(Saved data entries)
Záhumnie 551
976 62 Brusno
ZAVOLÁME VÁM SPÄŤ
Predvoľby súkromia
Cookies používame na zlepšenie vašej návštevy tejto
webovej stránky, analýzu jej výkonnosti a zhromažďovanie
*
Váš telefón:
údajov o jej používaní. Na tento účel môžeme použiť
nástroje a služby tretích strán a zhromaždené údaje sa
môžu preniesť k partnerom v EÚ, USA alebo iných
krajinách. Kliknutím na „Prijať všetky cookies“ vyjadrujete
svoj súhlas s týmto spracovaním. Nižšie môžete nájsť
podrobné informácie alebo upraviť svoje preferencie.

Task to carry out ▸
Could you transcribe the records in full, exactly?

Finished task ▸
Záhumnie 551
976 62 Brusno
ZAVOLÁME VÁM SPÄŤ
Predvoľby súkromia
Cookies používame na zlepšenie vašej návštevy tejto
webovej stránky, analýzu jej výkonnosti a zhromažďovanie
*
Váš telefón:
údajov o jej používaní. Na tento účel môžeme použiť
nástroje a služby tretích strán a zhromaždené údaje sa
môžu preniesť k partnerom v EÚ, USA alebo iných
krajinách. Kliknutím na „Prijať všetky cookies“ vyjadrujete
svoj súhlas s týmto spracovaním. Nižšie môžete nájsť
podrobné informácie alebo upraviť svoje preferencie.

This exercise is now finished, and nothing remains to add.